Epilogue Editing communities
If you’re reading this and like “yeah, I need a community but I don’t know how to start one…” do I have great news for you! There are multiple opportunities for you to write with us in community, now and in the future. Here are a few:
Writing Sprints! A few times a year—November, April, and August—I host writing sprints, where we get together to write, on Zoom and on Slack. These are fun, and a great way to get to know folks who are also trying to get a lot of writing done. If this sounds fun, Come write with me every day for a week, August 25-29. We’ll have quick hour-long writing sessions, with a longer writing block on Friday, and Slack group for accountability/talking about how to create sustainable writing patterns during the school year. Register here.
Writers’ Circles! A few times a year—September, January, and May—I host writers’ circles with a focus on creating a community around writing. If these sound appealing, it’s not too late to join for September! You can read more about them here and register here.

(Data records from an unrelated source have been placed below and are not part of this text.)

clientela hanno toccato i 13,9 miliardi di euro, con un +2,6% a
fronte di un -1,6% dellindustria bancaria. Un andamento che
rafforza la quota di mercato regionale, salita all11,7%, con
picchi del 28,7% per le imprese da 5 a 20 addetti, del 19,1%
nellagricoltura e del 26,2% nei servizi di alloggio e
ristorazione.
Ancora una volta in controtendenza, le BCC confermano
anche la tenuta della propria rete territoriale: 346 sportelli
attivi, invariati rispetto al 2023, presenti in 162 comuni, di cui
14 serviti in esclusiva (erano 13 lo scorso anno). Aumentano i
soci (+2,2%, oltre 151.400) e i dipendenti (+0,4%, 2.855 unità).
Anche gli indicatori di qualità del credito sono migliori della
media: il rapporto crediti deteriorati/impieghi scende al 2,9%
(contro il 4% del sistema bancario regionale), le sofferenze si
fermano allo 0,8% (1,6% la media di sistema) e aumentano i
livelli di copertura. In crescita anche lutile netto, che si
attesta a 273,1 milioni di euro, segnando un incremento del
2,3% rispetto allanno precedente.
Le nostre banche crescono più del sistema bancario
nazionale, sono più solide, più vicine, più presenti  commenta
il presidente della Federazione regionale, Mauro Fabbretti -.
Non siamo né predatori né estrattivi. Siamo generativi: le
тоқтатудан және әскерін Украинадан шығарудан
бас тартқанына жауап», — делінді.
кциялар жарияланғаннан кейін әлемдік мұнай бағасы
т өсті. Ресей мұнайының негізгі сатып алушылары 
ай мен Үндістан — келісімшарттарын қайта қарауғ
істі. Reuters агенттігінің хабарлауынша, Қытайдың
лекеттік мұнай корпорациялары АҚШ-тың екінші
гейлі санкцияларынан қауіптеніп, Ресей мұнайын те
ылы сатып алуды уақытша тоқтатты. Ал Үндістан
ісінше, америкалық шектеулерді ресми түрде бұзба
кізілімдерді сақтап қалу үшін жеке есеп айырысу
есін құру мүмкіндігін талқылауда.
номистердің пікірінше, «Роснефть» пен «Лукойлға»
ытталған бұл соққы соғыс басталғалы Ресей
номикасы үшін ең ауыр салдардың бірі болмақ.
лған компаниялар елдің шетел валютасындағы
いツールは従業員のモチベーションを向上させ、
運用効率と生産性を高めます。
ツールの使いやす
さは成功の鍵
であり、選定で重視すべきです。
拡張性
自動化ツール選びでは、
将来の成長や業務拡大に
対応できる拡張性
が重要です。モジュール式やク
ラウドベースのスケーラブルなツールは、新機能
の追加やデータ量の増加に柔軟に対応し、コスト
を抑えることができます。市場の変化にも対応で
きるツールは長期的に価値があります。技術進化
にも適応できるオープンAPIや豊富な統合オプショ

Book writing cohorts! Writing books is a different beast all together, and it really helps to have people who are at similar stages to bounce ideas off of/write in solidarity with. This is why I created the book writing workshop and advanced book writing workshop. Both start in May (so you can take advantage of the summer to get writing done), but people can enroll for part of the year as well.
Writing retreats! Writing retreats are magical ways to pause time to create space for writing together. Mirya Holman and I host occasional retreats (watch this space for the next announcement) and I also help universities and departments facilitate retreats.
If any of these sound appealing to you, now or in the future, reach out! I’d love to have you join me.
But here’s the secret: you can do any of these yourself. Pick a Friday and send out a Zoom link to some cool folks you met at a conference. Reserve a conference room on campus and see if someone from physics and someone from art history want to write with you on Thursdays. Ask your grad school buddy to hang out with you on Zoom for two hours Monday mornings while you executive plan your week. These are all free, easy ways to build community. You just need to pick one and stick to it (and sometimes make a phone call or two).
Write good things, hopefully with a buddy!